This is how it the current changes over time depending on the relative values of $R$ and $Z_0$:
When $R < 2 Z_0$, the lamp initially receives a fraction of the operating current $I_{lim}$, which then jumps up every second (every time a reflected wave comes back to the source) asymptotically approaching $I_{lim}$ from below.
When $R > 2 Z_0$, the current jumps above and below $I_{lim}$ with the amplitude of the jumps tending to zero.
$R = 2 Z_0$ is a special case where the current reaches $I_{lim}$ in a second (after a single reflection) and then doesn't change. (This is because the reflected wave is completely absorbed by the lamp and there is no re-reflection.) The initial current in this case is $\frac{1}{2}I_{lim}$.
Now back to the original question, can $R$ really be of a similar magnitude to $2 Z_0$ if we don't allow any other unrealistic assumptions besides the light second-long superconducting wires? Let's put some numbers on it.
Suppose the wires are $a=2\ mm$ wide and positioned at distance $d=1\ m$ from each other. And the battery provides $\mathcal{E}=100\ V$ of EMF. What should the lamp's nominal power be in order to satisfy $R = 2 Z_0$?
$$
\begin{array}{ l l l }
L' &= \frac{\mu}{\pi} \cosh^{-1}\frac{d}{2a} &= 2.5\ \mu H/m\\[0.5em]
C' &= \frac{\pi\epsilon}{\cosh^{-1}\frac{d}{2a}} &= 4.5\ p F/m \\[0.5em]
Z_0 &= \sqrt{\frac{L}{C}} &= 745\ Ω \\[0.5em]

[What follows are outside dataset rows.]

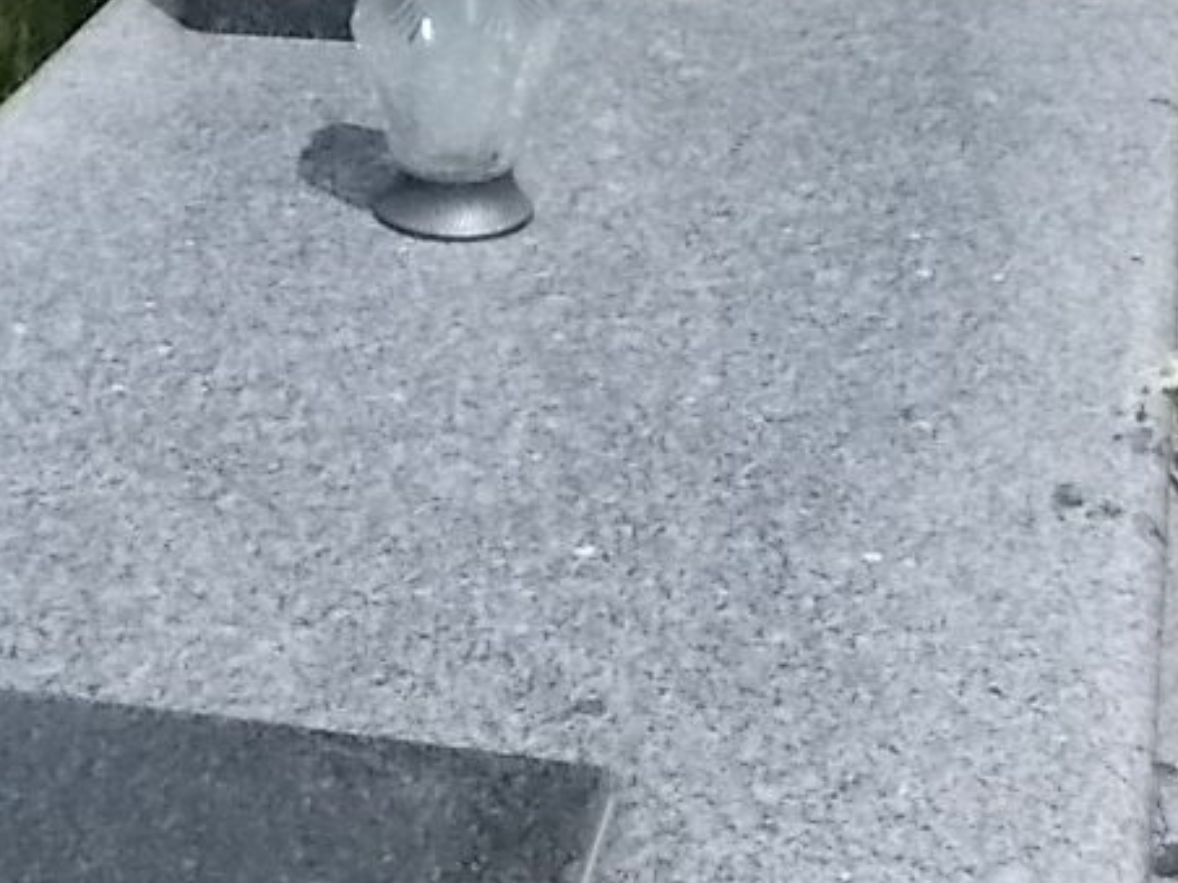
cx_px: 352
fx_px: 3131
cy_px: 474
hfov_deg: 21.2
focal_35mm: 92
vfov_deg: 16.1
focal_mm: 4.6
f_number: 8
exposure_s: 1/1600
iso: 400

R &= 2Z_0 &= 1490\ Ω \\[0.5em]
P &= \frac{\mathcal{E}^2}{R} &= 6.7\ W \\
\end{array} \\
$$
(Calculated using this page)
This makes one set of circuit parameters where the immediate current will be half the operating current:
- 100 V battery
- 6.7 W lamp
- 2 mm-wide wires spaced 1 meter apart